Here you'll meet Mayer, long-time adviser to Germany's princes, who broke through the barriers of Frankfurt’s Jewish ghetto to become the “founding father of international finance”; Lord Alfred, who maintained a private train and played ringmaster at his own private circus; Baron Philippe, whose rarefied vintages bear labels created by artists including Pablo Picasso, Salvador Dali, and Keith Haring; and Kathleen Nica Rothschild de Koenigswarter, the "jazz baroness," in whose arms Charlie Parker died.

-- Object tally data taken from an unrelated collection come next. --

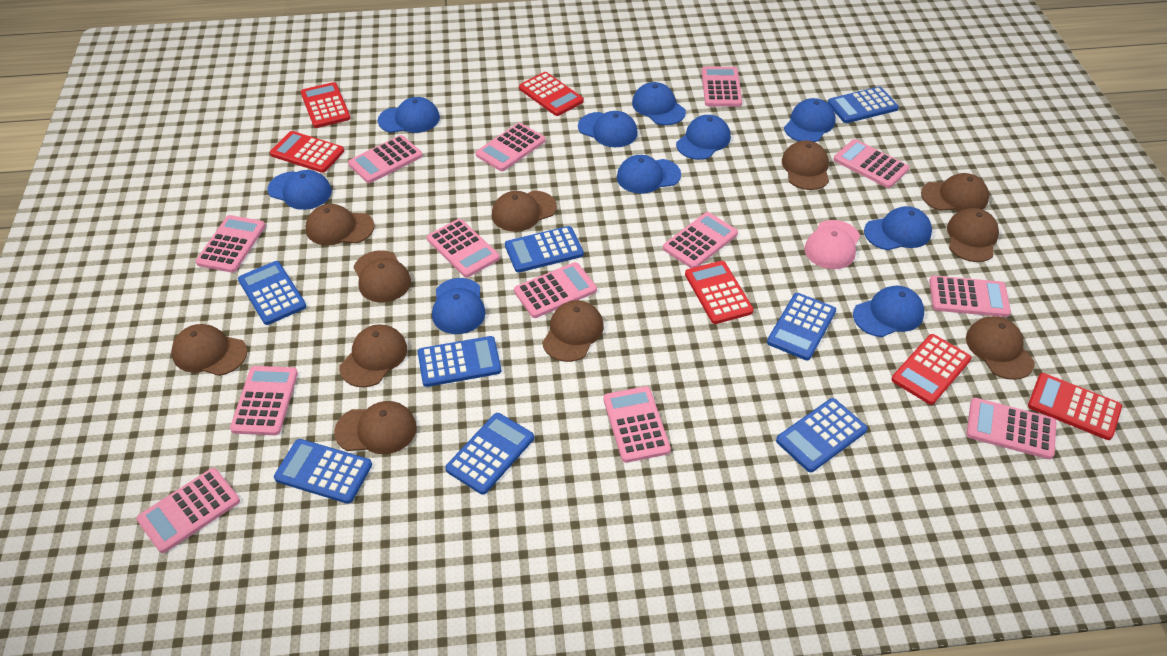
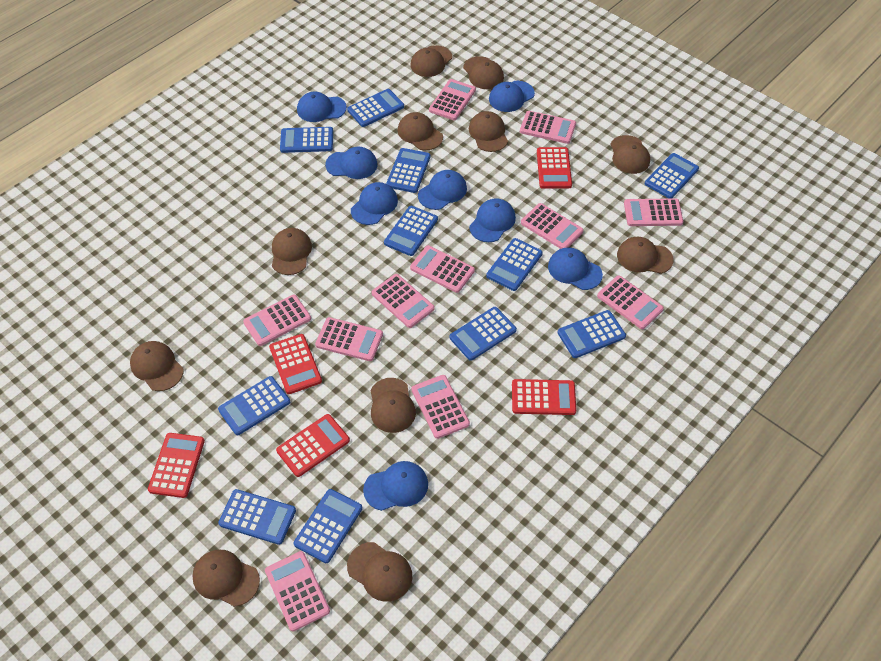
blue calculator: [238,261,307,325] [274,439,372,504] [418,336,501,387] [445,413,534,495] [505,226,584,273] [767,293,836,360] [776,398,868,472] [828,87,899,123] = 8 -> [218,376,290,435] [218,489,296,545] [280,127,333,153] [294,489,363,563] [347,89,404,127] [384,206,438,256] [386,148,430,193] [449,307,517,361] [486,238,543,291] [558,310,626,358] [645,153,699,199] = 11
blue cap: [268,170,332,210] [378,97,440,133] [432,278,486,334] [578,111,638,147] [617,155,681,194] [632,82,686,125] [676,115,731,160] [784,98,835,142] [853,286,924,337] [864,206,932,250] = 10 -> [297,92,347,122] [325,147,378,179] [351,182,398,225] [363,461,428,511] [418,170,467,210] [469,198,516,242] [489,81,535,112] [548,248,603,290] = 8
pink calculator: [136,468,240,553] [196,215,265,273] [230,366,298,435] [348,135,422,183] [427,219,500,278] [475,123,546,171] [514,262,597,318] [603,386,671,463] [663,212,738,268] [702,67,742,107] [834,139,909,188] [929,276,1011,317] [966,398,1056,459] = 13 -> [243,295,311,346] [265,551,330,632] [315,317,383,361] [371,274,435,328] [410,245,475,293] [411,375,470,439] [429,79,476,120] [520,111,576,144] [521,203,583,249] [597,275,664,329] [624,198,683,226] = 11
pink cap: [805,220,860,269] = 1 -> none = 0
red calculator: [270,131,344,173] [301,82,351,128] [519,72,584,116] [685,261,754,324] [891,334,972,405] [1028,373,1122,440] = 6 -> [148,433,205,498] [269,334,322,394] [276,414,350,477] [512,379,576,415] [537,147,572,189] = 5

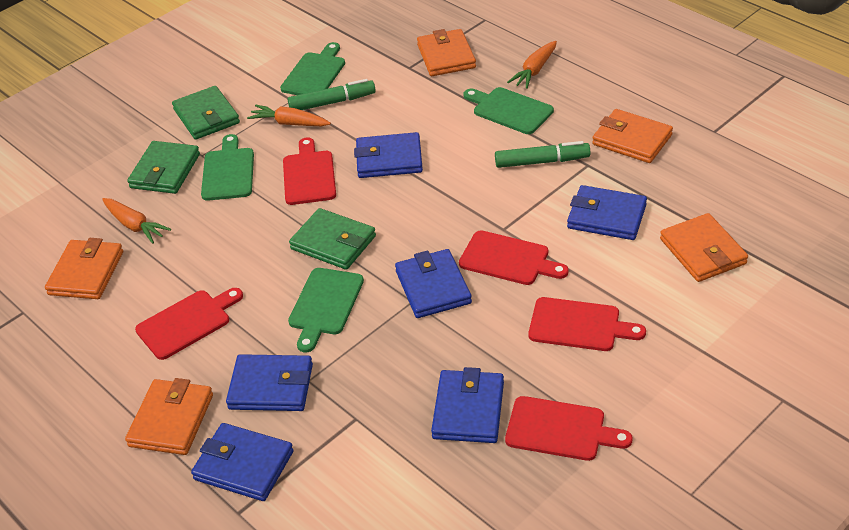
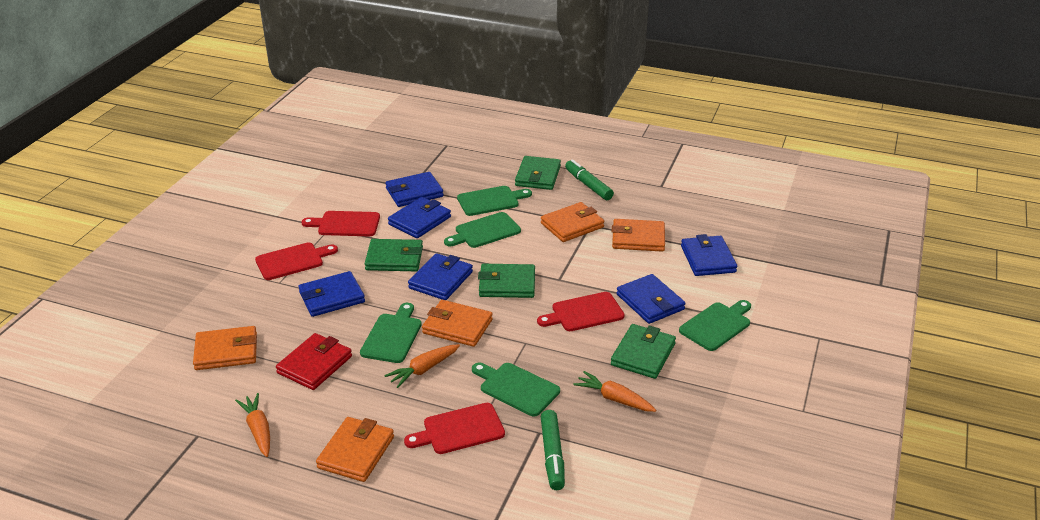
green cutting board: [201,134,254,201] [280,42,345,95] [288,268,364,352] [464,87,554,134] = 4 -> [360,303,422,363] [444,212,521,248] [457,186,532,216] [472,363,560,416] [679,300,751,351] = 5
green wallet: [127,141,200,194] [172,86,240,140] [289,208,376,270] = 3 -> [364,239,423,271] [478,264,535,298] [515,156,561,190] [611,324,676,379] = 4
red cutting board: [135,288,243,360] [283,138,336,205] [459,230,569,285] [505,396,633,461] [529,297,646,351] = 5 -> [255,242,338,280] [302,211,380,236] [404,403,505,454] [537,292,625,331] = 4
red wallet: none = 0 -> [276,333,352,390] = 1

The family itself has been at the center of some of the most crucial moments in history: the defeat of Napoleon at Waterloo, the development of the Suez Canal, and the introduction of Jews in the House of Lords. Through it all, the Rothschild name has continued to represent the family ideal, and no author has so nimbly captured their eccentric brilliance as Frederic Morton.

About the author (2014)

Frederic Morton was born Fritz Mandelbaum on October 5, 1924 in Vienna, Austria. He fled with his family to Britain in 1939 and immigrated to New York City the following year. The senior Mandelbaum changed the family name in order to join an anti-Semitic labor union. Morton went to a trade school and became a baker. He later attended City College of New York and Columbia University, where he studied literature. His best-known work was The Rothschilds, about the banking family, which became a Broadway show. His other nonfiction works included A Nervous Splendor: Vienna, 1888-1889, Thunder at Twilight: Vienna 1913-1914, and a memoir, Runaway Waltz. He wrote several novels during his lifetime including The Hound, The Schatten Affair, Snow Gods, An Unknown Woman, and The Forever Street. In 2002, the city of Vienna distributed 100,000 copies of The Forever Street to residents for free. He received the Cross of Honor for Arts and Sciences in 2003. He died on April 20, 2015 at the age of 90.